Ballata della terra che non sente
(ad Anna Segre)
Il mare non conosce perdono, né bellezza.
L’orizzonte nega solo la fuga, più duro della roccia scheggiata.
La foglia dell’olivo si è confusa con l’agave,
dal tempo dell’occhio abbassato di chi aveva paura.
La morte non ti concede l’amore come capitale.
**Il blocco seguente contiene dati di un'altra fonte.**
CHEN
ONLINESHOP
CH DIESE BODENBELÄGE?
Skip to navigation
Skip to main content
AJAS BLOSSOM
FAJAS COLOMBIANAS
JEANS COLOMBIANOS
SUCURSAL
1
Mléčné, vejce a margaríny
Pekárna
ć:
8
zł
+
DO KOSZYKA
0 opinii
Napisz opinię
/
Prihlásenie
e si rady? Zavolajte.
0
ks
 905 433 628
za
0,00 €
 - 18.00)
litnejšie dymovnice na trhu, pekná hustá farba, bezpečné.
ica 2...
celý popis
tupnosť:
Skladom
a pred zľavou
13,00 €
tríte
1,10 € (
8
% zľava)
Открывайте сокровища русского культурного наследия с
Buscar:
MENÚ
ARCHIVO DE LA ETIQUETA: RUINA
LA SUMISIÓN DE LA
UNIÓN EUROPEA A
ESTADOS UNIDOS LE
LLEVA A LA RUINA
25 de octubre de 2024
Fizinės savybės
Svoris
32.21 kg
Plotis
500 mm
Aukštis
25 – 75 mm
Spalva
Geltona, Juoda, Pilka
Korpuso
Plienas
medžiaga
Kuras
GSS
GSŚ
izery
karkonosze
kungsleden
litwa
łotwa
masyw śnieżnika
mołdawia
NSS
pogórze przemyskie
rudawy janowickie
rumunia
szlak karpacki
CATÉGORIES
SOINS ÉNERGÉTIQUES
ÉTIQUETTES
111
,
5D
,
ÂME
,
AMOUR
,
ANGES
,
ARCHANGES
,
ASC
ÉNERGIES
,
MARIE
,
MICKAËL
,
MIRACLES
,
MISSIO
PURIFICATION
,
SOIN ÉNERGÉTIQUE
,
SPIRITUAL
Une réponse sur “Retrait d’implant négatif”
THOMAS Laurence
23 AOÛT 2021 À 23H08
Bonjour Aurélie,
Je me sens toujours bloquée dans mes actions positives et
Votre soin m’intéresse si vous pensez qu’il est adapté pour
Chi l’amministra sa che il giudice è fatto dalla norma,
per poter dire di esistere.
Quando canti, ti torna il respiro, e io lo so
che tu canti per chi non aveva la scelta del pane,
per chi era stato derubato di tutto -
del sole, del pianto, dello sguardo, dell’aria.
La morte non ti concede il silenzio per scelta.
Chi la vuole sa che chi parte vorrebbe tornare,
ma il ritorno è un’altra partenza.
Quando parli, il respiro ritorna fatica, e io lo odio
il peso che ti è passato nel sangue, dal giorno
dell’amore senza amore, della negazione di quel rosso
che le donne disperdono per volontà di vita.
La morte non si chiude in un carcere, o in un campo.
Chi la decide è un illuso, che non sa
quale voce potente possieda il respiro finale.
Quando penso ai tuoi occhi, alla mano aperta
che legge, che dice, che suona, che ti stringe all’ascolto,
sento in bocca il sapore del sale e del vento
che ha guidato l’esilio allo scarto, alla grazia di chi non ha nome.
La morte non la ascolta la terra, né il mare. L’ascolta il respiro.
Chi ne ha fatto memoria lo sa. Noi ne siamo custodi,
per il nome che abbiamo, per marchio.